▸ What you need to do:
Reproduce every line of text in the material below verbatim, in its original order, omitting the pictures from your response.

□ □ □ □ □ □ □

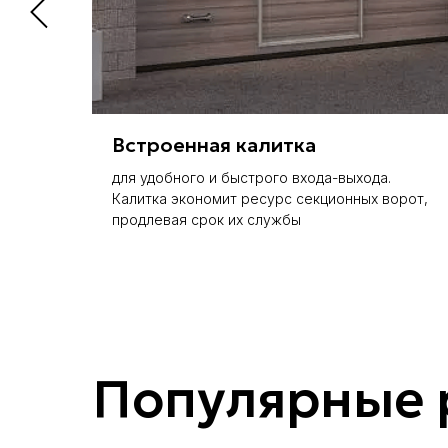
Встроенная калитка
для удобного и быстрого входа-выхода.
Калитка экономит ресурс секционных ворот,
продлевая срок их службы
Популярные 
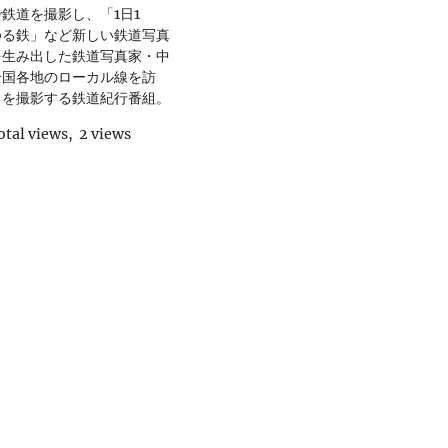
鉄道を撮影し、「1日1
ゆる鉄」など新しい鉄道写真
を生み出した鉄道写真家・中
全国各地のローカル線を訪
力を撮影する鉄道紀行番組。
otal views, 2 views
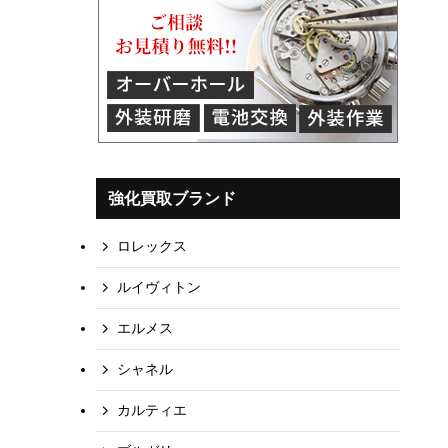
強化買取ブランド
ロレックス
ルイヴィトン
エルメス
シャネル
カルティエ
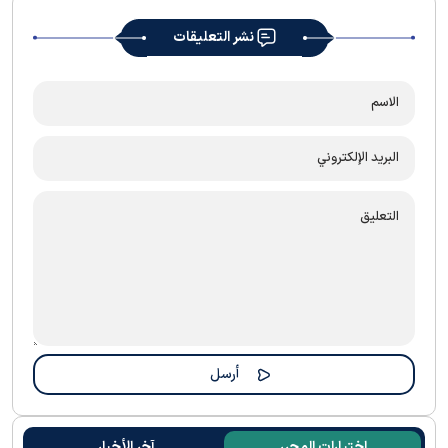
نشر التعليقات
اختيارات المحرر
آخر الأخبار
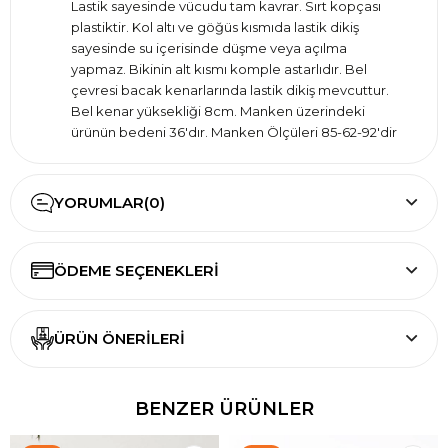
Lastik sayesinde vücudu tam kavrar. Sırt kopçası
plastiktir. Kol altı ve göğüs kısmıda lastik dikiş
sayesinde su içerisinde düşme veya açılma
yapmaz. Bikinin alt kısmı komple astarlıdır. Bel
çevresi bacak kenarlarında lastik dikiş mevcuttur.
Bel kenar yüksekliği 8cm. Manken üzerindeki
ürünün bedeni 36'dır. Manken Ölçüleri 85-62-92'dir
YORUMLAR
(0)
ÖDEME SEÇENEKLERI
ÜRÜN ÖNERILERI
BENZER ÜRÜNLER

□ □ □ □ □ □ □

▸ Solution to the problem:
Встроенная калитка
для удобного и быстрого входа-выхода.
Калитка экономит ресурс секционных ворот,
продлевая срок их службы
Популярные 
鉄道を撮影し、「1日1
ゆる鉄」など新しい鉄道写真
を生み出した鉄道写真家・中
全国各地のローカル線を訪
力を撮影する鉄道紀行番組。
otal views, 2 views
強化買取ブランド
ロレックス
ルイヴィトン
エルメス
シャネル
カルティエ
نشر التعليقات
اختيارات المحرر
آخر الأخبار
Lastik sayesinde vücudu tam kavrar. Sırt kopçası
plastiktir. Kol altı ve göğüs kısmıda lastik dikiş
sayesinde su içerisinde düşme veya açılma
yapmaz. Bikinin alt kısmı komple astarlıdır. Bel
çevresi bacak kenarlarında lastik dikiş mevcuttur.
Bel kenar yüksekliği 8cm. Manken üzerindeki
ürünün bedeni 36'dır. Manken Ölçüleri 85-62-92'dir
YORUMLAR
(0)
ÖDEME SEÇENEKLERI
ÜRÜN ÖNERILERI
BENZER ÜRÜNLER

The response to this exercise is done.